Perdue also announced that the company is feeding its chickens a 100-percent vegetarian diet. He said the chickens taste better on this feed and that the company was inspired to move in that direction by the growth of their organic division. Perdue said, "Organic meat seems to be different" and that customers prefer it; organic chickens are also a lot more active than non-organic ones. The company is now the largest seller of organic chickens in the US.

The Center for Food Safety told MUNCHIES, "Perdue stands to demonstrate what many others in the industry have claimed is impossible: Animals can be raised safely and humanely without relying on routine doses of antibiotics. What is critical to note in the example Perdue is setting, is that the company is eliminating routine antibiotics use in conjunction with implementing new management practices that are designed to protect the health of their birds."

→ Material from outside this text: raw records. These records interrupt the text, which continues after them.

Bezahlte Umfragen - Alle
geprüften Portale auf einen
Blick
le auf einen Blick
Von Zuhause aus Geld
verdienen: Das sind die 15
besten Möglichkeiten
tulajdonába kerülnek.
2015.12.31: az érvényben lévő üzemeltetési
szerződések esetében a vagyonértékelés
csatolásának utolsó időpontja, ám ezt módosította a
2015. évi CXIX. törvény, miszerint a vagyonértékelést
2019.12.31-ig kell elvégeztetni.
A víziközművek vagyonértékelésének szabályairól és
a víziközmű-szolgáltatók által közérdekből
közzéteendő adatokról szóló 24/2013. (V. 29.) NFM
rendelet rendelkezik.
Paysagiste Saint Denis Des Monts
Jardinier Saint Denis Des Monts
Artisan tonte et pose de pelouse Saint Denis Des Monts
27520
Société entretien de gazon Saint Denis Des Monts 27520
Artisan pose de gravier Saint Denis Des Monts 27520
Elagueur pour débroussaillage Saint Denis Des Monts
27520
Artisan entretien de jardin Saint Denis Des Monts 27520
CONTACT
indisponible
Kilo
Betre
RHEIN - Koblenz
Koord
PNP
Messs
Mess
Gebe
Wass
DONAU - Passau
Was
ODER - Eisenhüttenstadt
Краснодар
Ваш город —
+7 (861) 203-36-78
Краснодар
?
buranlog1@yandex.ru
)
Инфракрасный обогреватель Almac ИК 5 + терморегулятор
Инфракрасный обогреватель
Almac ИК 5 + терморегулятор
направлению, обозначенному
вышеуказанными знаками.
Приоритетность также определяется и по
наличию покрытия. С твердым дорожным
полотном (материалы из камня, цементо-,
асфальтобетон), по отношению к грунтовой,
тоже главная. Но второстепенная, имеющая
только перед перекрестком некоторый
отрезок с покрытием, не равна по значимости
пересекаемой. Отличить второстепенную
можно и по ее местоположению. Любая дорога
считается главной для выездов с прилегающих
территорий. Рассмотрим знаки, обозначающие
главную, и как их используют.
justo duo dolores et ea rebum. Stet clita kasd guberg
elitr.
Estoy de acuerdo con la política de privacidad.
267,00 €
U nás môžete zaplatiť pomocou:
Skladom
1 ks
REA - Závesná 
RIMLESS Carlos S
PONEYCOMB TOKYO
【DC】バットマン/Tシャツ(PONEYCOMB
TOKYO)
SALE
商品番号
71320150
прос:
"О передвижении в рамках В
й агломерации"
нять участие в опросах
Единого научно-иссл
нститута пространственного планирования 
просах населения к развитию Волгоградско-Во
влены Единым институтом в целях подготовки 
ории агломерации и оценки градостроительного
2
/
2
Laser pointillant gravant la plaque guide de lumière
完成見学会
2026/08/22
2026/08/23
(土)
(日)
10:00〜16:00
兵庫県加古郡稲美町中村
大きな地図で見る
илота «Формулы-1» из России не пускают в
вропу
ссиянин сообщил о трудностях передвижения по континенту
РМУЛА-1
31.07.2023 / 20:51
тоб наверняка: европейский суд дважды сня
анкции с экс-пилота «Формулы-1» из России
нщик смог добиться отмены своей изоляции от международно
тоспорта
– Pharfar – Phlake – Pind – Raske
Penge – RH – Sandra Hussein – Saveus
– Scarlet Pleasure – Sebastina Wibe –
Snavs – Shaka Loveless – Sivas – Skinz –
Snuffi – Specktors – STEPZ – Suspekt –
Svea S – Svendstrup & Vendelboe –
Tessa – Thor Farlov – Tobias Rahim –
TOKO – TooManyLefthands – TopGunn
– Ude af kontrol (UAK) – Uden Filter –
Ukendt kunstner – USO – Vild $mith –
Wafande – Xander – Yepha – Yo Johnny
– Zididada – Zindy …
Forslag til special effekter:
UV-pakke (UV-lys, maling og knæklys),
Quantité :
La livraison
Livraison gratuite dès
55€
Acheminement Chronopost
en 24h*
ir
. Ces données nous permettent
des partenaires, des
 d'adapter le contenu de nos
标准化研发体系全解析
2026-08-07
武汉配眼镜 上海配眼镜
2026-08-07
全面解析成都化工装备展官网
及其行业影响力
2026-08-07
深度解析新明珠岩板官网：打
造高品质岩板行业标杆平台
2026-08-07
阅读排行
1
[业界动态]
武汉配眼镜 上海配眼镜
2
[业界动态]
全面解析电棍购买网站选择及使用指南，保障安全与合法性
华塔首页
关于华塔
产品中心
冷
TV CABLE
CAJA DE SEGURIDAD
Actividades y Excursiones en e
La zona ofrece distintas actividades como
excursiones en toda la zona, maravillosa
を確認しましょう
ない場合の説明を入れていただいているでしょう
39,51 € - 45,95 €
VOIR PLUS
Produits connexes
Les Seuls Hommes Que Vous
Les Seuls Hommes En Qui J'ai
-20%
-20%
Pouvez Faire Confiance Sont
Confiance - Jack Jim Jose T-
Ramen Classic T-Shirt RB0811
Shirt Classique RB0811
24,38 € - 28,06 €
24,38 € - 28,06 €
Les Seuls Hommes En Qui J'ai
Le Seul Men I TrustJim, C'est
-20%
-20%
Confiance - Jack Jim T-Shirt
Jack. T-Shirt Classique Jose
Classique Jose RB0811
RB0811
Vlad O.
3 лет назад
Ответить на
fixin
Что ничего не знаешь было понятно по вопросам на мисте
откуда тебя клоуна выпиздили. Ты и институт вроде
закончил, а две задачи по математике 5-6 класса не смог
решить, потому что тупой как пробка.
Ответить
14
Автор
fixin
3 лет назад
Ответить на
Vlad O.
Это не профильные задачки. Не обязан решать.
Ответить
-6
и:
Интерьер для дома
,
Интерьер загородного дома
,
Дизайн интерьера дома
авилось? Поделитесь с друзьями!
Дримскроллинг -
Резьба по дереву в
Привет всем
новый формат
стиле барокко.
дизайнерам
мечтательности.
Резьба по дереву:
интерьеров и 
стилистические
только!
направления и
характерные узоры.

READ MORE: Despite the Dangers, Big Ag Is Using More Animal Antibiotics Than Ever

Animal Welfare Approved agrees that the move is a step in the right direction, but feels it's only one piece of a larger puzzle that needs to be addressed: "Piecemeal tweaking doesn't address the need for systemic change. Eliminating routine antibiotics has only been proven to work long-term in high-welfare, pasture-based systems, and a simple 'antibiotic-free' claim doesn't offer that assurance."

Meanwhile, the company is studying how to incorporate some of the benefits of organic farming in its program called Commitments to Animal Care. A press release issued by the company says they hope to "encourage natural behavior, further reduce stress and avoiding suffering" in their chickens.

"Consumers will let us do to our chickens what they do to their kids," Perdue said. Who knew that running a chicken company had so much in common with managing a daycare center?

Dare we ask if the baby wipes are biodegradable? Perhaps we'll celebrate this victory and leave that for another story.